In Bad Faith notes that “First Nations have publicly criticized this mediation unit for its appearance of conflict of interest. First Nations’ requests for mediation services are routinely denied by Specific Claims Branch officials.

“Further, with the prevalence of ‘take-it-or-leave it’ offers, there is much less opportunity for mediation.”

Luke Hunter, land, rights, and treaty research director with Nishnawbe Aski Nation, told the panel that the federal agenda was to “choke the next generation with claims” and wind down the process.

He also noted that NAN members have not taken their specific claims to the tribunal, despite having their claims rejected by Canada, because the tribunal is only able to offer financial compensation and cannot make decisions on land.

“If there’s no land, how can First Nations be sustainable in the long term?” Hunter asked. “This underscores the need to revamp the way Canada is handling the specific claims process… The Specific Claims Tribunal is very much in need of a thorough, independent review.”

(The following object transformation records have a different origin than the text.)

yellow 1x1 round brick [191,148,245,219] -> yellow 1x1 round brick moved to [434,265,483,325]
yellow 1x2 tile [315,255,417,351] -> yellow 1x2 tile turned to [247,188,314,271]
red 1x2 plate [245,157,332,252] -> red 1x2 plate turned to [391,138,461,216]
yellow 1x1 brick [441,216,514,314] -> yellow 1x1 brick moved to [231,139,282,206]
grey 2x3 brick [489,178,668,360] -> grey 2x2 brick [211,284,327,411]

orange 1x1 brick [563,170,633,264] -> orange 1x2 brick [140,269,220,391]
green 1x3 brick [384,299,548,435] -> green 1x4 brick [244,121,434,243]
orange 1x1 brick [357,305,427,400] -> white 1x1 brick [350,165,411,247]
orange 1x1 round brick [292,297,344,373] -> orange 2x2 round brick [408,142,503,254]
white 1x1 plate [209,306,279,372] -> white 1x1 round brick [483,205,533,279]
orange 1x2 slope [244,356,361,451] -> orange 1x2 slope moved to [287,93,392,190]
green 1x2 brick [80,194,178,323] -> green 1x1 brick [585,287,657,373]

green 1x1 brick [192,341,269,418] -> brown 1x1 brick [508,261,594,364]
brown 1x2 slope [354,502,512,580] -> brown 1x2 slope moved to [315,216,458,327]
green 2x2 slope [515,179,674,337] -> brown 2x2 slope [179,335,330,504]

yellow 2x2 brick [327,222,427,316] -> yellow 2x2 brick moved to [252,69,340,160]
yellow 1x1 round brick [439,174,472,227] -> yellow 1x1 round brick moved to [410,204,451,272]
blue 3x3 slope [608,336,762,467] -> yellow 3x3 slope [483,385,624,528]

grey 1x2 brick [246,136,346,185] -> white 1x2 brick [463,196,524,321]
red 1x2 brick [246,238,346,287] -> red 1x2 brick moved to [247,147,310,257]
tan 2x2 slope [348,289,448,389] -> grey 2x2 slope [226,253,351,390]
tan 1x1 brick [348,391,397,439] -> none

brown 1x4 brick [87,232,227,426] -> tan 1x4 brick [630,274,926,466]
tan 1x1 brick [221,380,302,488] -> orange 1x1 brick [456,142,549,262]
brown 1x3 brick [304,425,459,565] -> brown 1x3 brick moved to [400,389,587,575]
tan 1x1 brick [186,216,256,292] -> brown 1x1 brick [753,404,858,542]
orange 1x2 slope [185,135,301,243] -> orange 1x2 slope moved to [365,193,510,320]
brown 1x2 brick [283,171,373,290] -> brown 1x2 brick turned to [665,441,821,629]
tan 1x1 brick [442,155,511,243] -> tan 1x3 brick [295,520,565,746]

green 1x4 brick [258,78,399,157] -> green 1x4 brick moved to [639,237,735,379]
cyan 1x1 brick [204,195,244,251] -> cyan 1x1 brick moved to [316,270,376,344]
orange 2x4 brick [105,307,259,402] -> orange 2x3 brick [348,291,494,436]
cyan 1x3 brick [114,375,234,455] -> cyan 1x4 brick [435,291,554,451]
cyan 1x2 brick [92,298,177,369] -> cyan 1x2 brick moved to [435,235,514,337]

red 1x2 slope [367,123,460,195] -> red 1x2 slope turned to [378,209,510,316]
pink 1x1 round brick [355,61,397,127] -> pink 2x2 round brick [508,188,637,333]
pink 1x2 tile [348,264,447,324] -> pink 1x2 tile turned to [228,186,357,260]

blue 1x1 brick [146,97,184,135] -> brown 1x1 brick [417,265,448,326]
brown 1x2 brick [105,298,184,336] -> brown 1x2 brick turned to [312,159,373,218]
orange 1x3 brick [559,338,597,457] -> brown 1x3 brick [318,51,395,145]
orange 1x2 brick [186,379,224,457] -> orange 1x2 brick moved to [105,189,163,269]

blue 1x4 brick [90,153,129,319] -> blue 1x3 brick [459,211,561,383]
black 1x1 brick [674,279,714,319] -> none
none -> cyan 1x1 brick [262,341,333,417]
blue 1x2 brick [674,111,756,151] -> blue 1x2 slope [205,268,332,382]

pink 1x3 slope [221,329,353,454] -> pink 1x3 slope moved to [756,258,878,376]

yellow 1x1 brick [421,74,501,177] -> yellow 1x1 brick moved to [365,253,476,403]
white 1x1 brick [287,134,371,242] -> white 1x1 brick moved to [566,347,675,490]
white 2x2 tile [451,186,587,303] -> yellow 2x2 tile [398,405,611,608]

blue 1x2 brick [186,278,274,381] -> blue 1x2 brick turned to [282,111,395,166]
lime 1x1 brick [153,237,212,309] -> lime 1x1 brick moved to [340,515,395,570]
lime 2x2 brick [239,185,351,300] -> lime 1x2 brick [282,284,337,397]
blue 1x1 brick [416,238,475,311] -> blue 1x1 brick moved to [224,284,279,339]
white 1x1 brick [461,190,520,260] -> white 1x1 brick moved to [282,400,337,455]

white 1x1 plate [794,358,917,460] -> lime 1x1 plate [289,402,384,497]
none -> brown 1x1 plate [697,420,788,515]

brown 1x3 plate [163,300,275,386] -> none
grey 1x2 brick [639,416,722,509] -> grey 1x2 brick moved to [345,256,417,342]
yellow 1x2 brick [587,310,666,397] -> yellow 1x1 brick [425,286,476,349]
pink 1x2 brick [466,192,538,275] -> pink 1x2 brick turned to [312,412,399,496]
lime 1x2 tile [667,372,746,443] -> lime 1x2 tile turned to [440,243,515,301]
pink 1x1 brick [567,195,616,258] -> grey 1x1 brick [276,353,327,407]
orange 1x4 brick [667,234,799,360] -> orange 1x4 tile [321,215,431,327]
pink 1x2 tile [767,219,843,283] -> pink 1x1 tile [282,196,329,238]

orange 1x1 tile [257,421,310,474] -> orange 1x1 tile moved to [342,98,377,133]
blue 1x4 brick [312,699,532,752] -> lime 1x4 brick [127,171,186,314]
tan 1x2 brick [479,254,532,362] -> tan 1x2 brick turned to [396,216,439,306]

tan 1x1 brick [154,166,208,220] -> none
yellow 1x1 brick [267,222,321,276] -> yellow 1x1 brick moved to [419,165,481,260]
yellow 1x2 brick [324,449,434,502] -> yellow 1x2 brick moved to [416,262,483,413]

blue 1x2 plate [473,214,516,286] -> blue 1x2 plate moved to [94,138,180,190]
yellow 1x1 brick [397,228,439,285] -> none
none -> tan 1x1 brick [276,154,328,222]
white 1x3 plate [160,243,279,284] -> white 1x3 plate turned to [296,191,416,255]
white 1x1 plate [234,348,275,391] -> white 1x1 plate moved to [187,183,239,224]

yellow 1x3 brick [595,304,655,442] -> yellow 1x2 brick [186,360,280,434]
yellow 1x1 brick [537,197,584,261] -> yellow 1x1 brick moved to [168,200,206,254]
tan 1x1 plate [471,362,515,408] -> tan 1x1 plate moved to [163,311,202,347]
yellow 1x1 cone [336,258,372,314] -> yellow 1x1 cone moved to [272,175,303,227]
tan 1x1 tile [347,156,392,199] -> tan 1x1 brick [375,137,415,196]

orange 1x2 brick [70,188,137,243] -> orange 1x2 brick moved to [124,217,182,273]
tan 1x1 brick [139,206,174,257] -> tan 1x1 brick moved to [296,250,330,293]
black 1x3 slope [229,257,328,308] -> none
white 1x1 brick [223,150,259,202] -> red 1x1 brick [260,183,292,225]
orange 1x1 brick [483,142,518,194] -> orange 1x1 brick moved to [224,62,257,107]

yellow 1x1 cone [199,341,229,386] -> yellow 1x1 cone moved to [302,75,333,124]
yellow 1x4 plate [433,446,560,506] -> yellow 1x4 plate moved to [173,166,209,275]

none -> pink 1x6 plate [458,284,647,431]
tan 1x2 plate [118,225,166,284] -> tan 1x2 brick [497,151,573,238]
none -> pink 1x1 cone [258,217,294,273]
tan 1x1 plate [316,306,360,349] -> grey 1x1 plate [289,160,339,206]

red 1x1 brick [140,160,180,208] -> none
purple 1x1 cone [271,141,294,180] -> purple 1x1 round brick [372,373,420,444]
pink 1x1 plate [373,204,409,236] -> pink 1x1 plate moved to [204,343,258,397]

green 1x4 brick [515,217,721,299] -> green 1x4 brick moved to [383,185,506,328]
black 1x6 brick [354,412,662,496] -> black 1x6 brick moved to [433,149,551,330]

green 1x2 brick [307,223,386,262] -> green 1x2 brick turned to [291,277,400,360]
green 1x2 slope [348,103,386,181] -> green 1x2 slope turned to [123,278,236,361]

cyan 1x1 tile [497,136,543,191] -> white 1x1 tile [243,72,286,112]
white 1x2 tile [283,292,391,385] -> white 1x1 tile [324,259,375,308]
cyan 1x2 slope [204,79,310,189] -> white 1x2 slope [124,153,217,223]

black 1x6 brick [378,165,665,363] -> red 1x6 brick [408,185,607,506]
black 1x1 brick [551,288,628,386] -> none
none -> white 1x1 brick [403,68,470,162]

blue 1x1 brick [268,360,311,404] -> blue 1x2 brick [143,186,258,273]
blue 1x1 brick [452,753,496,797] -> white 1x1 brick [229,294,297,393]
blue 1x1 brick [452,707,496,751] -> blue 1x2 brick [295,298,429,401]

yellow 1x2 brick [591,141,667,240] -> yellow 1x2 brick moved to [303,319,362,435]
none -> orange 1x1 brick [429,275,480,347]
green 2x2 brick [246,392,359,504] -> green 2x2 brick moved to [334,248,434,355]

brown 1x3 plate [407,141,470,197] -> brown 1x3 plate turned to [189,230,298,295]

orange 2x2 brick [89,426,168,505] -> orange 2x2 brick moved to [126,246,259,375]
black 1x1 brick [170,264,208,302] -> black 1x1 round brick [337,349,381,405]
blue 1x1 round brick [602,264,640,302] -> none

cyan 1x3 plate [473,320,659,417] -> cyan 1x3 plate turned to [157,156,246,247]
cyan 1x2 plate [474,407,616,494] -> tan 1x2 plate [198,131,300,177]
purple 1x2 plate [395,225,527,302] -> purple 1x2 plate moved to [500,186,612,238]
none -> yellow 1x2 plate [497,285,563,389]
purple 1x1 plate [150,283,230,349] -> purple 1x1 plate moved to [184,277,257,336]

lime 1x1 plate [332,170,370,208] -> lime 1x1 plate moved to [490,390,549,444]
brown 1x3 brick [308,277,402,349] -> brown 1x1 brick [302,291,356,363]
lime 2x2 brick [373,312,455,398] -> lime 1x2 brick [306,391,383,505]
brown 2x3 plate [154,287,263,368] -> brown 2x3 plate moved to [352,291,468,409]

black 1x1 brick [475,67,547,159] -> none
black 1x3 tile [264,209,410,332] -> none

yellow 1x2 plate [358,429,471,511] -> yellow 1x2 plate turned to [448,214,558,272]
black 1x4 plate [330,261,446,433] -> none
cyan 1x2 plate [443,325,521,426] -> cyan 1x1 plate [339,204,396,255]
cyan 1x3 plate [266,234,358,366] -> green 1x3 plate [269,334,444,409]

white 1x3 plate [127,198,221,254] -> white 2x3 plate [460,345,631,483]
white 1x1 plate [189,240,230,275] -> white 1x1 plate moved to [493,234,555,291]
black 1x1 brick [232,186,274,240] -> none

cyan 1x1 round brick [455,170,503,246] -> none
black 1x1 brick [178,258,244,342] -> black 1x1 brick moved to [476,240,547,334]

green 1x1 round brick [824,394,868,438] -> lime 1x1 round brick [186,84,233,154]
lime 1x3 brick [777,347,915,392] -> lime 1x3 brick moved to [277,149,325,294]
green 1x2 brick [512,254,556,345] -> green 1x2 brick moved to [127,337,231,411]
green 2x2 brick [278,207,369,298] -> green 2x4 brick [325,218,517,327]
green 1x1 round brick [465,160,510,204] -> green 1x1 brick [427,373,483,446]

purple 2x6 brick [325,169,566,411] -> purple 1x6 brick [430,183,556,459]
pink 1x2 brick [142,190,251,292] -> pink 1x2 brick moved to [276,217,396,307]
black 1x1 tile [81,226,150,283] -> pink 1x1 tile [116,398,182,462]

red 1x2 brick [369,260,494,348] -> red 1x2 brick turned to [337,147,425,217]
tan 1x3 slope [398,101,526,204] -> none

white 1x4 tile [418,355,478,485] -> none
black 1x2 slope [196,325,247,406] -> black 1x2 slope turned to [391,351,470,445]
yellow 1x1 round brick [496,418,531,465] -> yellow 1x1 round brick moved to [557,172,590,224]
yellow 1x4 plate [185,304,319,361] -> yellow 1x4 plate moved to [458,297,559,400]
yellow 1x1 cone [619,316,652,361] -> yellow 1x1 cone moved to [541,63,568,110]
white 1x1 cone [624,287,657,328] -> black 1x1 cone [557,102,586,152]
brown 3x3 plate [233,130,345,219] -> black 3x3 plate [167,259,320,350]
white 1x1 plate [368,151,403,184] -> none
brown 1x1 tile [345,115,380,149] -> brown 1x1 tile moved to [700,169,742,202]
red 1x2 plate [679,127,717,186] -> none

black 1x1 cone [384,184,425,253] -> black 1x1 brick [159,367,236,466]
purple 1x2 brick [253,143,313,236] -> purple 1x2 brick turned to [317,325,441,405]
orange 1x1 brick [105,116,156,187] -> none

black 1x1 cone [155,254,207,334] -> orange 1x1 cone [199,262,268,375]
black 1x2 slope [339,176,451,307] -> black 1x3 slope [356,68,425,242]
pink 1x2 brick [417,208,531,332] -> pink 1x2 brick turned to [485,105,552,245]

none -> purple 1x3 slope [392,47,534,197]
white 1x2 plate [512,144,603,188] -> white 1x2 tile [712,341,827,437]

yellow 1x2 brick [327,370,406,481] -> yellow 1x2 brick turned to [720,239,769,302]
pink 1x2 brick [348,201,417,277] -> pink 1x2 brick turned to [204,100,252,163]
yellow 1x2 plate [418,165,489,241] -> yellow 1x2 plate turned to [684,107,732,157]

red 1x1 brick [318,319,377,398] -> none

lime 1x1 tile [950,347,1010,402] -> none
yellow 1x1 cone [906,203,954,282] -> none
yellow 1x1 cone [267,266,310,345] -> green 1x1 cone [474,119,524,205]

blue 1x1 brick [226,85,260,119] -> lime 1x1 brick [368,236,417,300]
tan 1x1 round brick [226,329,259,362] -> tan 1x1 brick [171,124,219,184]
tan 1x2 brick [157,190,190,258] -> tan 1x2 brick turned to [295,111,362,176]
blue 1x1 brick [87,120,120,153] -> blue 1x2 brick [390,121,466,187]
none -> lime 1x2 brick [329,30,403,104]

An open letter addressed to Prime Minister Stephen Harper and signed by leaders of First Nations, tribal councils, provincial and territorial organizations, NDP MPs, claims research directors and units, and like-minded organizations, concludes, “Specific claims will not be resolved if Canada continues to engage in the practices detailed in the enclosed report, nor will they disappear without honorable government leadership that respects the principles of justice articulated in its own policy documents. The debt burden on Canadians is mounting and the already fragile relationship between Canada and First Nations is in danger of further deterioration.

“With an upcoming federal election, we urge you to implement the recommendations outlined in our report and uphold the promises made in Justice At Last to settle specific claims through fair, honorable and timely negotiations with First Nations, and ensure that the human rights of First Nations are fully respected.”

AFN’s expert panel is scheduled to hold a second hearing in Vancouver on March 26 (after deadline). Information gathered from the two hearings will be used to make an independent recommendation on improving the specific claims process policy and legislation, said Opekokew.